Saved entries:
+-------+

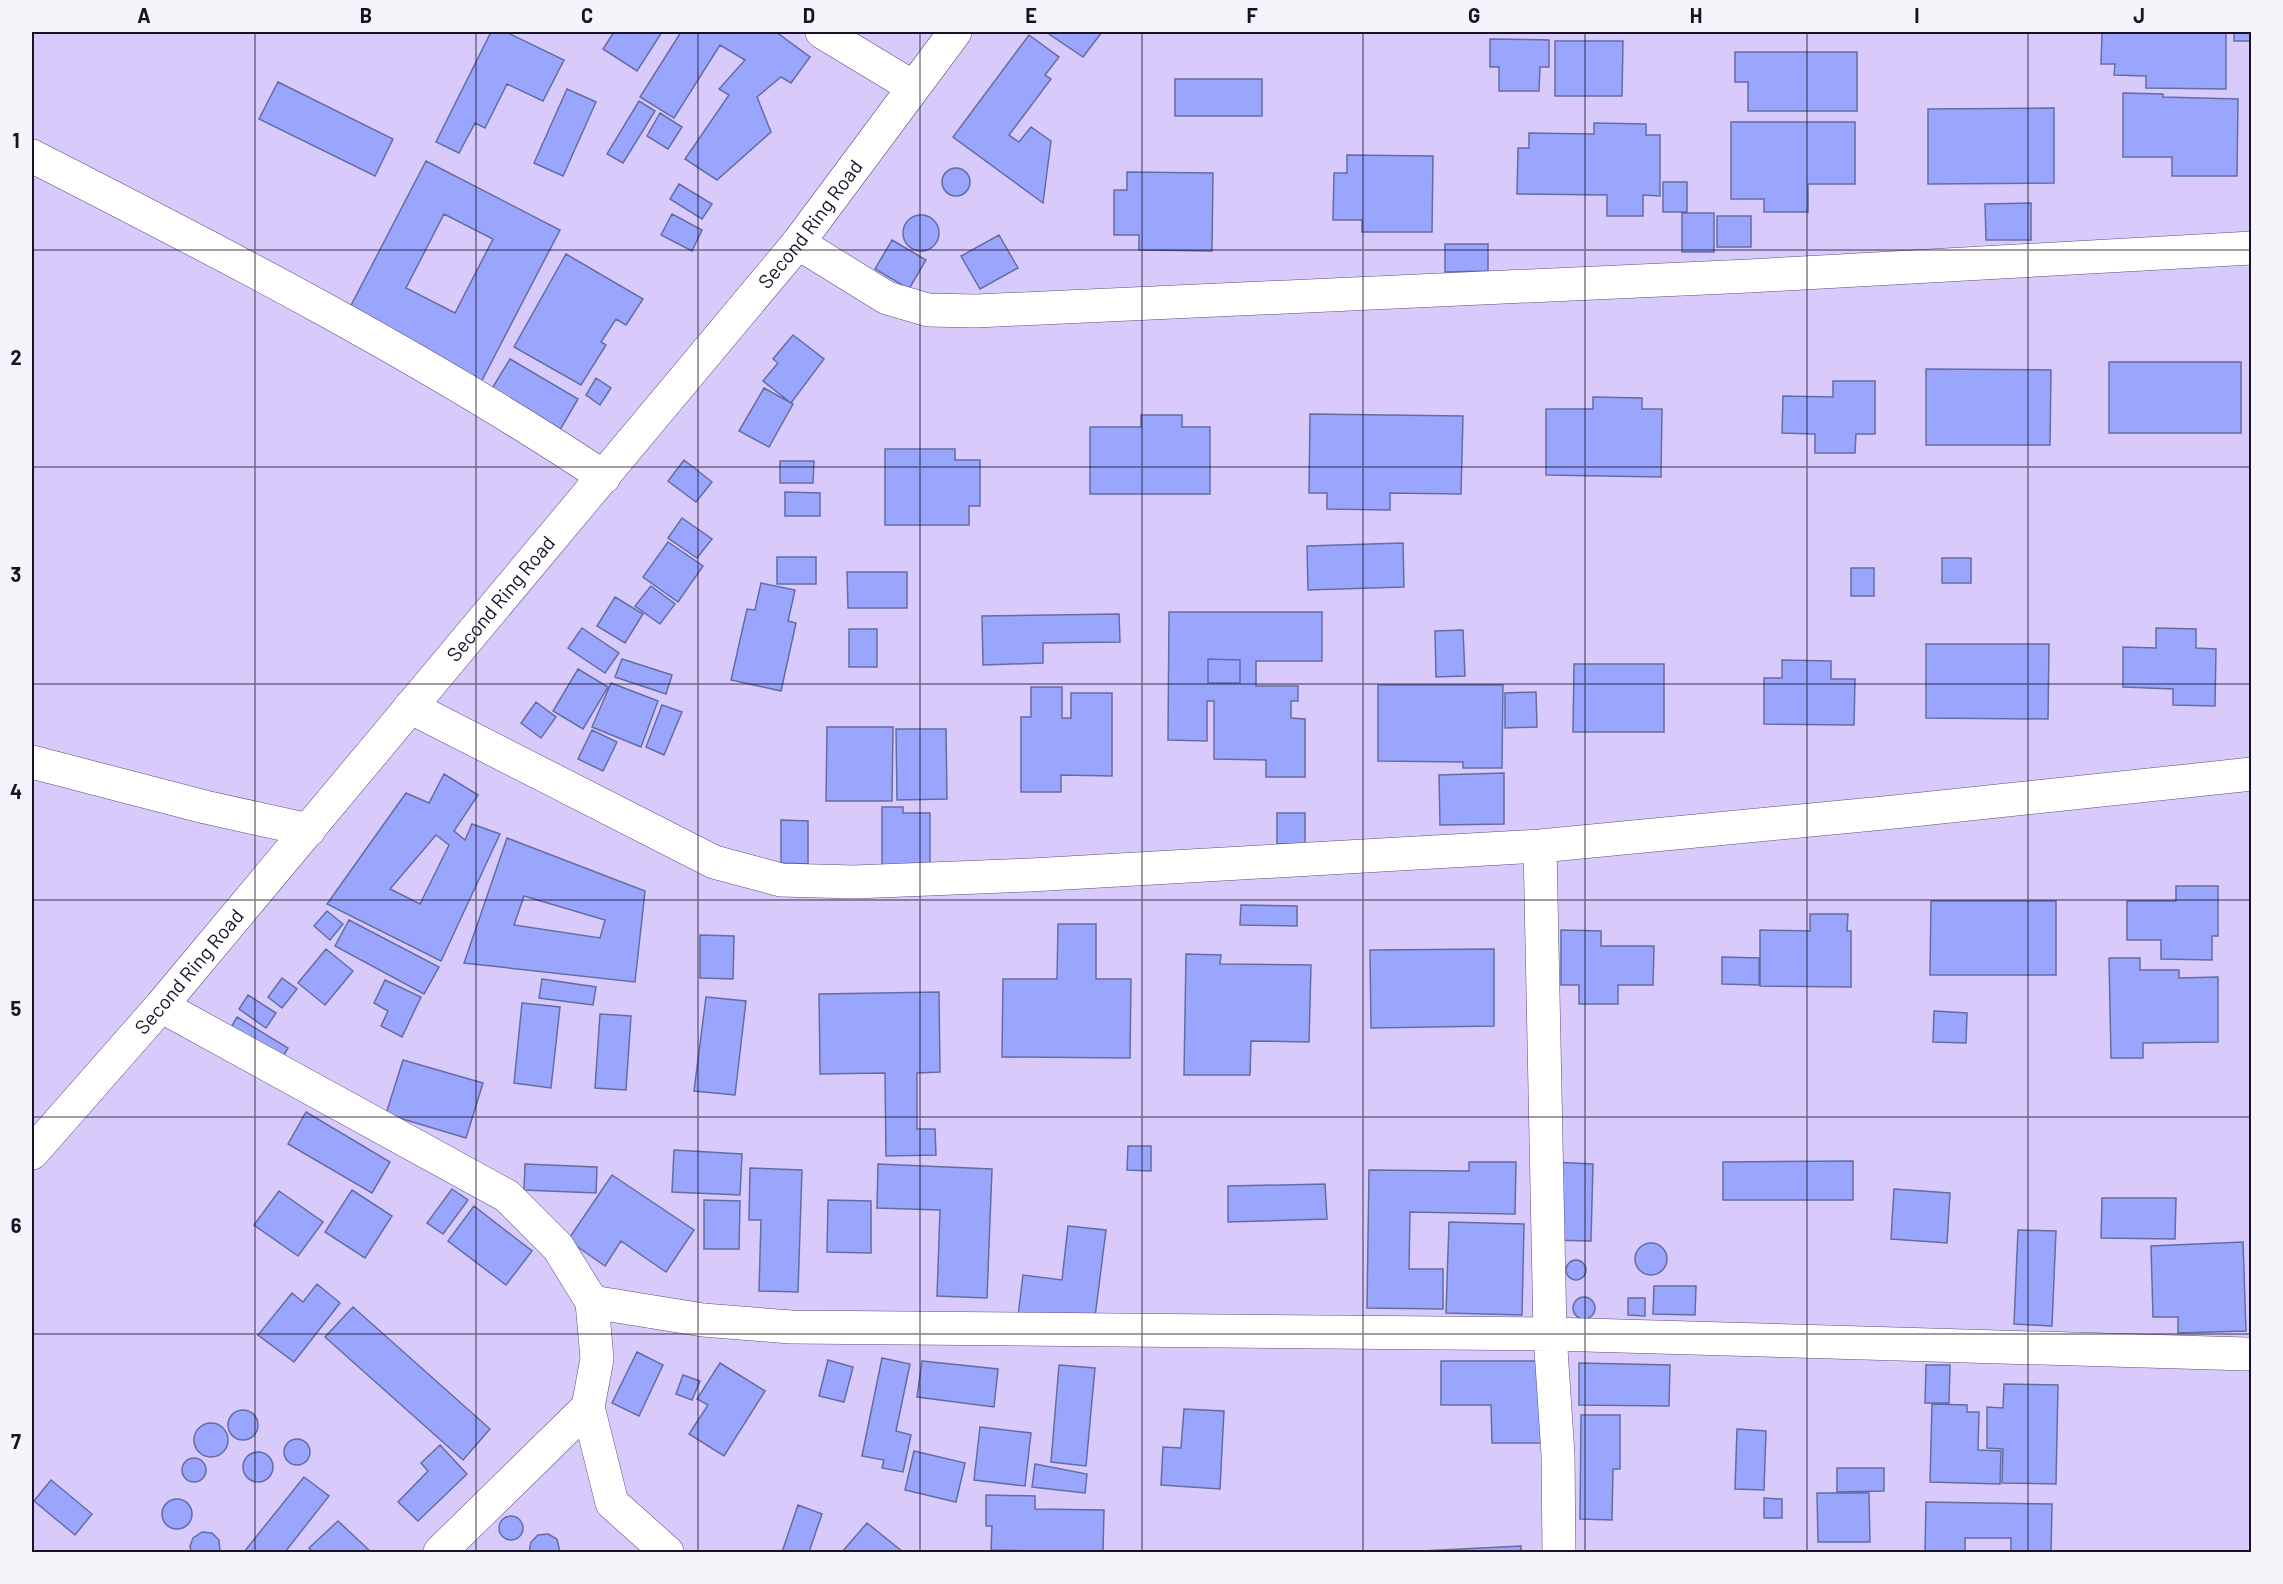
<svg xmlns="http://www.w3.org/2000/svg" width="2283" height="1584" font-family="Barlow,sans-serif">
<style>
.building{fill:#9aa6fe;stroke:#656ca2;stroke-width:1.5;fill-rule:evenodd}
.lines{fill:none;stroke-linecap:round;stroke-linejoin:round}
.street-casing{stroke:#5c4c80;stroke-width:34}
.secondary-casing{stroke:#5c4c80;stroke-width:34}
.street{stroke:#fff;stroke-width:33}
.secondary{stroke:#fff;stroke-width:33}
.grid{fill:none;stroke:#191227;stroke-width:1.5;stroke-opacity:0.55}
.labels{text-anchor:middle;stroke-width:4.5;stroke-linejoin:round;paint-order:stroke}
.street-label{font-size:20px;fill:#191227;stroke:#f5f4fa}
.neatline{fill:none;stroke:#191227;stroke-width:2}
.grid-label{font-size:20px;text-anchor:middle;font-weight:bold;fill:#191227}
</style>
<rect width="100%" height="100%" fill="#d8cbfc"/>
<path class="building" d="M491,32H506L564,60L543,101L507,84L485,128L475,123L459,153L436,142Z
M614,32H662L637,71L603,49Z
M681,32H776L810,57L791,83L781,77L757,97L771,132L717,180L685,159L729,95L719,89L745,60L720,45L674,118L640,97Z
M1046,32H1102L1083,57Z
M2234,32H2252V41H2234Z
M2102,33H2226V89L2146,88V76L2114,75L2115,64H2101Z
M1029,35L1059,57L1045,75L1051,79L1009,135L1019,142L1031,127L1051,141L1043,203L953,137Z
M1490,39L1549,40V67H1540L1539,91H1499V67H1490Z
M1555,41H1623L1622,96H1555Z
M1735,52H1857V111H1748V82H1735Z
M1175,79H1262V116H1175Z
M278,82L393,139L375,176L259,119Z
M567,89L596,102L563,176L534,163Z
M2123,93L2163,94V97L2238,99L2237,176H2172V157H2123Z
M639,101L655,111L623,163L607,154Z
M2054,108V183L1928,184V109Z
M660,113L682,127L668,149L647,136Z
M1731,122H1855V184H1808V212H1764V199H1731Z
M1594,123L1646,124V135H1660V196L1643,195V216H1607V195L1517,194L1518,148H1529V133L1594,134Z
M1347,155L1433,156L1432,232H1362V220H1333L1334,173H1347Z
M426,161L560,230L479,386L345,317ZM444,214L493,239L455,313L406,288Z
M942 182a14 14 0 1 1 28 0a14 14 0 1 1-28 0Z
M1127,172L1213,173L1212,251L1139,250V235H1114V190H1127Z
M1663,182H1687V212H1663Z
M679,184L712,204L702,219L670,199Z
M2031,203V240H1986L1985,204Z
M1682,213H1714V252H1682Z
M672,214L702,230L692,251L661,235Z
M903 233a18 18 0 1 1 36 0a18 18 0 1 1-36 0Z
M1717,216H1751V247H1717Z
M999,235L1018,268L980,289L961,256Z
M892,240L926,260L909,289L875,269Z
M1445,244H1488V271L1445,272Z
M566,254L643,299L626,325L616,319L601,342L606,345L581,385L514,347Z
M793,335L824,359L791,403L763,381L778,363L773,359Z
M510,359L578,399L557,435L488,395Z
M2109,362H2241V433H2109Z
M1926,369L2051,370L2050,445H1926Z
M596,378L611,388L600,405L586,395Z
M1833,381H1875V434H1856L1855,453H1815V434L1782,433L1783,396L1833,397Z
M764,388L793,404L769,447L739,431Z
M1593,397L1642,398V409H1662L1661,477L1546,475V409H1593Z
M1310,414L1463,416L1461,494L1390,493V510L1327,509V493H1309Z
M1141,415H1182V427H1210V494H1090V427H1141Z
M885,449H955V460H980V506H969V525H885Z
M684,460L712,482L696,502L668,481Z
M780,461H814L813,483H780Z
M785,492L820,493V516H785Z
M682,518L712,539L697,558L668,538Z
M668,542L703,566L678,602L643,577Z
M1403,543L1404,587L1308,590L1307,546Z
M777,557H816V584H777Z
M1942,558H1971V583H1942Z
M1851,568H1874V596H1851Z
M847,572H907V608H848Z
M761,583L795,590L788,621L796,623L781,691L731,680L747,609L755,610Z
M651,586L675,604L660,624L635,606Z
M615,597L643,614L625,643L597,626Z
M1169,612H1322V661H1256V686H1298V701H1291V718L1305,719V777H1266V760L1214,759V701H1207V741L1168,740ZM1208,659L1240,660V683H1208Z
M1119,614L1120,642L1043,643V663L983,665L982,616Z
M582,628L619,653L605,673L568,648Z
M2156,628L2196,629V648L2216,649L2215,706L2173,705V689L2123,687V647L2156,648Z
M849,629H877V667H849Z
M1463,630L1465,676L1436,677L1435,631Z
M1926,644H2049L2048,719L1926,718Z
M622,659L672,675L666,694L615,677Z
M1208,659L1240,660V683H1208Z
M1782,660L1831,661V679H1855L1854,725L1764,724V678H1782Z
M1574,664H1664V732H1573Z
M578,669L608,687L583,729L553,711Z
M611,683L658,701L641,747L592,727Z
M1378,685H1503L1502,768H1463V762L1378,761Z
M1031,687H1062V718H1071V693H1112V776L1061,775V792H1021V717H1031Z
M1536,692L1537,727L1505,728V693Z
M536,702L556,717L541,738L521,723Z
M662,705L682,712L664,755L646,747Z
M827,727H893L892,801H826Z
M896,729H946L947,799L897,800Z
M592,730L617,742L603,771L578,759Z
M1504,773V824L1440,825L1439,775Z
M444,774L478,795L454,831L465,840L472,824L500,834L441,961L327,904L406,793L429,803ZM436,835L449,845L420,904L390,889Z
M882,807H903V813H930V870H882Z
M1277,813H1305V844H1277Z
M781,820L808,821V864L781,863Z
M507,838L645,891L635,982L464,963ZM524,896L605,920L600,938L514,925Z
M2176,886H2218V936H2212V960L2161,959V940H2127V901H2176Z
M1931,901H2056V975H1930Z
M1241,905L1297,906V926L1240,925Z
M327,911L343,924L330,940L314,926Z
M1810,914H1848L1847,931H1851V987L1760,986V930L1810,931Z
M349,920L439,967L424,994L335,946Z
M1058,924H1096V979H1131L1130,1058L1002,1057L1003,979H1057Z
M1561,930L1601,931V946H1654L1653,985H1618V1004H1579V985H1561Z
M700,935L734,936L733,979L700,978Z
M326,949L353,971L325,1005L298,983Z
M1494,949V1026L1371,1028L1370,950Z
M1186,954L1221,955L1220,964L1311,965L1309,1042L1251,1041L1250,1075H1184Z
M1722,957L1759,958V985L1722,984Z
M2109,958H2140V970H2179V978L2218,977V1042L2143,1043V1058H2111Z
M282,978L297,989L282,1008L268,997Z
M542,979L596,987L593,1005L539,998Z
M385,980L421,997L402,1037L381,1026L388,1011L374,1003Z
M939,992L940,1072L917,1073V1129H935L936,1155L886,1156L885,1073L820,1074L819,994Z
M248,995L276,1013L266,1028L239,1009Z
M706,997L746,1001L735,1095L694,1091Z
M522,1003L560,1007L551,1088L514,1083Z
M1934,1011L1967,1013L1966,1043L1933,1042Z
M600,1014L631,1016L626,1090L595,1088Z
M237,1017L288,1048L278,1065L227,1034Z
M403,1060L483,1083L466,1138L386,1114Z
M306,1112L390,1162L372,1193L288,1144Z
M1128,1146H1151V1171L1127,1170Z
M674,1150L742,1154L740,1195L672,1192Z
M1853,1161V1200H1723V1162Z
M1469,1162H1516L1515,1214L1410,1212L1409,1269H1443V1309L1367,1308L1369,1170L1469,1171Z
M1551,1162L1593,1164L1591,1241L1549,1240Z
M525,1164L597,1167L596,1193L524,1190Z
M878,1164L992,1169L987,1298L937,1296L940,1210L877,1208Z
M750,1168L802,1170L798,1292L759,1291L761,1220H749Z
M612,1175L694,1230L666,1272L621,1241L605,1266L568,1240Z
M1325,1184L1327,1219L1228,1222V1186Z
M452,1189L468,1200L443,1234L427,1223Z
M1894,1189L1950,1193L1947,1243L1891,1239Z
M352,1190L392,1216L365,1258L325,1232Z
M279,1191L323,1222L298,1256L254,1225Z
M2102,1198H2176L2175,1239L2101,1238Z
M704,1200L740,1201L739,1249H704Z
M828,1200L871,1201V1253L827,1252Z
M474,1206L532,1251L506,1285L448,1241Z
M1449,1222L1524,1224L1522,1315L1446,1313Z
M1068,1226L1106,1230L1094,1325L1018,1316L1023,1275L1062,1280Z
M2018,1230L2056,1231L2052,1326L2014,1324Z
M2243,1242L2246,1331L2178,1333V1317H2153L2151,1246Z
M1635 1259a16 16 0 1 1 32 0a16 16 0 1 1-32 0Z
M1566 1270a10 10 0 1 1 20 0a10 10 0 1 1-20 0Z
M317,1284L340,1303L294,1362L258,1335L292,1293L303,1302Z
M1654,1286H1696L1695,1315L1653,1314Z
M1573 1308a11 11 0 1 1 22 0a11 11 0 1 1-22 0Z
M1628,1298H1645V1316L1628,1315Z
M353,1307L490,1429L463,1460L325,1337Z
M637,1352L663,1365L639,1416L612,1403Z
M882,1358L910,1364L896,1431L911,1435L903,1472L882,1468L884,1460L862,1456Z
M828,1360L853,1367L844,1402L819,1396Z
M922,1361L998,1369L994,1407L917,1397Z
M1441,1361H1540L1541,1443H1492L1491,1405H1441Z
M720,1363L765,1391L724,1456L689,1434L708,1405L697,1399Z
M1579,1363L1670,1365L1669,1406L1579,1405Z
M1059,1365L1095,1368L1086,1466L1051,1462Z
M1926,1365H1950L1949,1403H1925Z
M683,1375L700,1381L692,1400L676,1394Z
M2004,1384L2058,1385L2056,1484L2002,1483L2003,1449L1987,1448V1407L2003,1408Z
M1932,1404L1967,1405V1412H1979L1978,1450L2001,1451L2000,1484L1930,1482Z
M1184,1409L1224,1411L1220,1489L1161,1485L1163,1447L1181,1448Z
M228 1425a15 15 0 1 1 30 0a15 15 0 1 1-30 0Z
M1581,1415H1620V1469H1613L1612,1520L1580,1519Z
M194 1440a17 17 0 1 1 34 0a17 17 0 1 1-34 0Z
M980,1427L1031,1433L1025,1486L974,1480Z
M1737,1429L1766,1431L1764,1490L1735,1489Z
M284 1452a13 13 0 1 1 26 0a13 13 0 1 1-26 0Z
M440,1445L467,1474L418,1521L398,1502L428,1471L421,1463Z
M914,1451L965,1463L956,1502L905,1490Z
M243 1467a15 15 0 1 1 30 0a15 15 0 1 1-30 0Z
M182 1470a12 12 0 1 1 24 0a12 12 0 1 1-24 0Z
M1035,1464L1087,1474L1085,1493L1032,1487Z
M1837,1468H1884V1491L1837,1492Z
M304,1477L329,1496L285,1552H244Z
M51,1480L92,1514L75,1535L34,1501Z
M1817,1493H1869L1870,1542H1818Z
M986,1495L1035,1496V1509L1104,1510L1103,1552L991,1550L992,1526H986Z
M1764,1498L1782,1499V1518H1764Z
M162 1514a15 15 0 1 1 30 0a15 15 0 1 1-30 0Z
M1926,1502L2052,1504L2051,1552H2011V1538H1965V1552H1925Z
M798,1505L822,1514L809,1552H782Z
M499 1528a12 12 0 1 1 24 0a12 12 0 1 1-24 0Z
M338,1521L371,1552H313L309,1548Z
M867,1523L903,1552H842Z
M202,1532L212,1533L219,1540L220,1552H191L190,1546L193,1538Z
M548,1534L557,1539L560,1552H529L531,1542L538,1535Z
M1521,1546V1552H1424L1423,1551Z"/>
<g class="lines">
<g class="street-casing">
<path id="street" d="M822,32L913,87
M32,156C226,255 422,356 604,477
M798,243L887,298L928,310L976,311L1749,276L2252,248
M410,707L714,862L781,880L854,882L1031,875L1540,846L1894,812L2252,774
M32,762L205,807L309,830
M1540,846L1550,1334L1558,1455L1559,1552
M161,1006L507,1196L558,1247L592,1302L597,1359L588,1407L440,1552
M592,1302L703,1320L791,1327L1550,1334L2247,1354
M588,1407L612,1503L667,1552"/>
</g>
<g class="secondary-casing">
<g id="secondary">
<path id="s1" d="M32,1153L161,1006L798,243L955,32"/>
</g>
</g>
<use href="#street" class="street"/>
<use href="#secondary" class="secondary"/>
</g>
<path class="grid" d="M255,32V1552M476,32V1552M698,32V1552M920,32V1552M1142,32V1552M1363,32V1552M1585,32V1552M1807,32V1552M2028,32V1552M32,250H2252M32,467H2252M32,684H2252M32,900H2252M32,1117H2252M32,1334H2252"/>
<g class="labels">
<g class="street-label">
<text dy="7" stroke="none"><textPath href="#s1" startOffset="1212">Second Ring Road</textPath></text>
<text dy="7" stroke="none"><textPath href="#s1" startOffset="726">Second Ring Road</textPath></text>
<text dy="7" stroke="none"><textPath href="#s1" startOffset="240">Second Ring Road</textPath></text>
</g>
</g>
<rect width="2283" height="1584" fill="none" stroke="#f5f4fa" stroke-width="66"/>
<rect x="33" y="33" width="2217" height="1518" class="neatline"/>
<g class="grid-label">
<text x="144" y="23">A</text>
<text x="366" y="23">B</text>
<text x="587" y="23">C</text>
<text x="809" y="23">D</text>
<text x="1031" y="23">E</text>
<text x="1252" y="23">F</text>
<text x="1474" y="23">G</text>
<text x="1696" y="23">H</text>
<text x="1917" y="23">I</text>
<text x="2139" y="23">J</text>
<text x="16" y="148">1</text>
<text x="16" y="365">2</text>
<text x="16" y="582">3</text>
<text x="16" y="799">4</text>
<text x="16" y="1016">5</text>
<text x="16" y="1233">6</text>
<text x="16" y="1449">7</text>
</g>
</svg>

+-------+

Look through the data above and return exactly the lines from the one that contains "M1141,415H1182V427H1210V494H1090V427H1141Z" to the one that contains "M777,557H816V584H777Z", inclusive, with nothing else.

- **Task solution**:
M1141,415H1182V427H1210V494H1090V427H1141Z
M885,449H955V460H980V506H969V525H885Z
M684,460L712,482L696,502L668,481Z
M780,461H814L813,483H780Z
M785,492L820,493V516H785Z
M682,518L712,539L697,558L668,538Z
M668,542L703,566L678,602L643,577Z
M1403,543L1404,587L1308,590L1307,546Z
M777,557H816V584H777Z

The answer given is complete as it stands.